CS计算机代考程序代写 GMM “””

“””
CSCC11 – Introduction to Machine Learning, Winter 2021, Assignment 4 – Clustering
B. Chan, S. Wei, D. Fleet
“””

%%%%%%%%%%
%% Step 0
%%%%%%%%%%

1) What is the average sparsity of input vectors? (in [0, 1])

2) Find the 10 most common terms, find the 10 least common terms. (list, separated by commas)

3) What is the average frequency of non-zero vector entries in any document?

%%%%%%%%%%
%% Step 1
%%%%%%%%%%

1) Can you categorize the topic for each cluster? (list, comma separated)

2) What factors make clustering difficult?

3) Will we get better results with a lucky initial guess for cluster centers?
(yes/no and a short explanation of why)

%%%%%%%%%%
%% Step 2
%%%%%%%%%%

1) What problem from step 1 is solved now?

2) What are the topics for clusters?

3) Is the result better or worse than step 1? (give a short explanation as well)

%%%%%%%%%%
%% Step 3
%%%%%%%%%%

1) What are the topics for clusters?

2) Why is the clustering better now?

3) What is the general lesson you learned in clustering sparse, high-dimensional
data?

%%%%%%%%%%
%% Step 5
%%%%%%%%%%

1) What is the total error difference between K-Means++ and random center initialization?

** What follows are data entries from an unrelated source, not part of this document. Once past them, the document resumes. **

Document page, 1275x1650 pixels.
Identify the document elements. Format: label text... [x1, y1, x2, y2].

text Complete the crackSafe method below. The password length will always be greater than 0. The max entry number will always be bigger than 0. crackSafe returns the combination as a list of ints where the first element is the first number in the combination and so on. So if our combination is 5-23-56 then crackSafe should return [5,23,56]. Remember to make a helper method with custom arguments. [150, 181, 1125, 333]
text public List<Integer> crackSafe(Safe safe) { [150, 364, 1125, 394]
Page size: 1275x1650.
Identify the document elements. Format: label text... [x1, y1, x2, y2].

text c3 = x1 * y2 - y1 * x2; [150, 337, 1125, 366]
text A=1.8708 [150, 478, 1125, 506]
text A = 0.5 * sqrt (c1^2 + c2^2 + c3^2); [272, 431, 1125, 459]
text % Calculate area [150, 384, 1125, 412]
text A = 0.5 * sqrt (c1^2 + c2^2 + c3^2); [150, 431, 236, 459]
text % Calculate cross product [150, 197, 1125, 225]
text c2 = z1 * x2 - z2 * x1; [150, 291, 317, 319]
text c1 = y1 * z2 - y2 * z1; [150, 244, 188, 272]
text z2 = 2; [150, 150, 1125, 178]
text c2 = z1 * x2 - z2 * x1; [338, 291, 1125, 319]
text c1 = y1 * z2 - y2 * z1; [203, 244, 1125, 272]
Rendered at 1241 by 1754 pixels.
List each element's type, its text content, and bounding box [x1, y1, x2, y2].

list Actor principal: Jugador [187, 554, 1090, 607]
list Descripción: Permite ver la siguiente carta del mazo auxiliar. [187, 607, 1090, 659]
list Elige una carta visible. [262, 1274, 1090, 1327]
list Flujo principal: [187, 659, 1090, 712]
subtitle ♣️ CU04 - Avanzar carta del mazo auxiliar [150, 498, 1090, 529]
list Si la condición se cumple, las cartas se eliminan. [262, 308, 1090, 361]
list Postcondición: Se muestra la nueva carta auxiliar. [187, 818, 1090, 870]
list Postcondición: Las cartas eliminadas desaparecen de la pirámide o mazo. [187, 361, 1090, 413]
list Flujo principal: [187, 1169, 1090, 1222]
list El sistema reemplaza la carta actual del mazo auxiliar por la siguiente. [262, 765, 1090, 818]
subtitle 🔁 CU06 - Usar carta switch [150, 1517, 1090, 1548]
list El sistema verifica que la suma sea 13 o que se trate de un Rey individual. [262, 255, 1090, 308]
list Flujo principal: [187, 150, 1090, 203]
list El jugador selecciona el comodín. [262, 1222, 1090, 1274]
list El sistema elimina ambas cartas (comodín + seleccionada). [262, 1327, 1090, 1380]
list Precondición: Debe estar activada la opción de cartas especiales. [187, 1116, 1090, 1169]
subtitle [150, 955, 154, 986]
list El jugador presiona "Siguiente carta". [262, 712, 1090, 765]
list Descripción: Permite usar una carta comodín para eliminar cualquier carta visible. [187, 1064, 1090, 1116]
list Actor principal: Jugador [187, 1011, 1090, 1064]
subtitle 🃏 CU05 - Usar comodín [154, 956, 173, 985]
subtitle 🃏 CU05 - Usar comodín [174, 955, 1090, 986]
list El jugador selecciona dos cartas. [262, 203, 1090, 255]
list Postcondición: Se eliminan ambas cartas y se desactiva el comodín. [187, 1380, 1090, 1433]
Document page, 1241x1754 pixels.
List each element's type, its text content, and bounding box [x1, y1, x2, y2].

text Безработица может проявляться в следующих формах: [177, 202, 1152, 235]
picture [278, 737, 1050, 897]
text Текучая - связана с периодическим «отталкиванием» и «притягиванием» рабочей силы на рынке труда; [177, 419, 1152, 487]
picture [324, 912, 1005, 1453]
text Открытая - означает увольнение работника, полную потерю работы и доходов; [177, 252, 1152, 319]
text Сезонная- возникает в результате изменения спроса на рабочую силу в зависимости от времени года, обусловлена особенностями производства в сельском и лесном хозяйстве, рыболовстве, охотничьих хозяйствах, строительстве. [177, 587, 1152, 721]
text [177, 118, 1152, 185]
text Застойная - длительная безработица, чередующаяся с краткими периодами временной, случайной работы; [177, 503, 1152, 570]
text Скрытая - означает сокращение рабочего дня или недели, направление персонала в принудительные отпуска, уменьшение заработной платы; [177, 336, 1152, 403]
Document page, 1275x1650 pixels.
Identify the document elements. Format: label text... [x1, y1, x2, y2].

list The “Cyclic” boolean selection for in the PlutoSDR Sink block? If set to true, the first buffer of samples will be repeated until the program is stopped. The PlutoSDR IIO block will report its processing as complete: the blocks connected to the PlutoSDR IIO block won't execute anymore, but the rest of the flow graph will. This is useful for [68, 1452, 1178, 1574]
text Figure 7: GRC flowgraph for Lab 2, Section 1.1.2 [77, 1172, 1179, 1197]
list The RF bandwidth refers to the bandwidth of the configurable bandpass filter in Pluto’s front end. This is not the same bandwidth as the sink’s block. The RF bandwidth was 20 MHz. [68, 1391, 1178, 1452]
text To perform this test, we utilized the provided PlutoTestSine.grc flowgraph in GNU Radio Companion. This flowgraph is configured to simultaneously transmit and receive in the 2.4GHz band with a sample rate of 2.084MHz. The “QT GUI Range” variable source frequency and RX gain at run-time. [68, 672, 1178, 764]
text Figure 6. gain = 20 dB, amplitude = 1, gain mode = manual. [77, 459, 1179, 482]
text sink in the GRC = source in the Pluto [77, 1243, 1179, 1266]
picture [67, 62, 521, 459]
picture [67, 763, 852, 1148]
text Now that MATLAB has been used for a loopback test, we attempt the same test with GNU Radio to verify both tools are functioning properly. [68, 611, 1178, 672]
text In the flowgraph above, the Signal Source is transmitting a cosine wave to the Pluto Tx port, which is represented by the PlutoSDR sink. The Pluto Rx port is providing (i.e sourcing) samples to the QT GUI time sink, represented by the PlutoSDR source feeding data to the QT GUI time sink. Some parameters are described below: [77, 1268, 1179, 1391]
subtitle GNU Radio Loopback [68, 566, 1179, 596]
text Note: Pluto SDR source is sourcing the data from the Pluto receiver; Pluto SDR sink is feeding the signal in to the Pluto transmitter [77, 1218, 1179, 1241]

2) What is the mean and variance of total errors after running K-Means++ 5 times?

3) Do the training errors appear to be more consistent?

4) Do the topics appear to be more meaningful?

%%%%%%%%%%
%% K-Means vs GMM
%%%%%%%%%%

1) Under what scenarios do the methods find drastically different clusters? Why?

2) What happens to GMM as we increase the dimensionality of input feature? Does K-Means suffer from the same problem?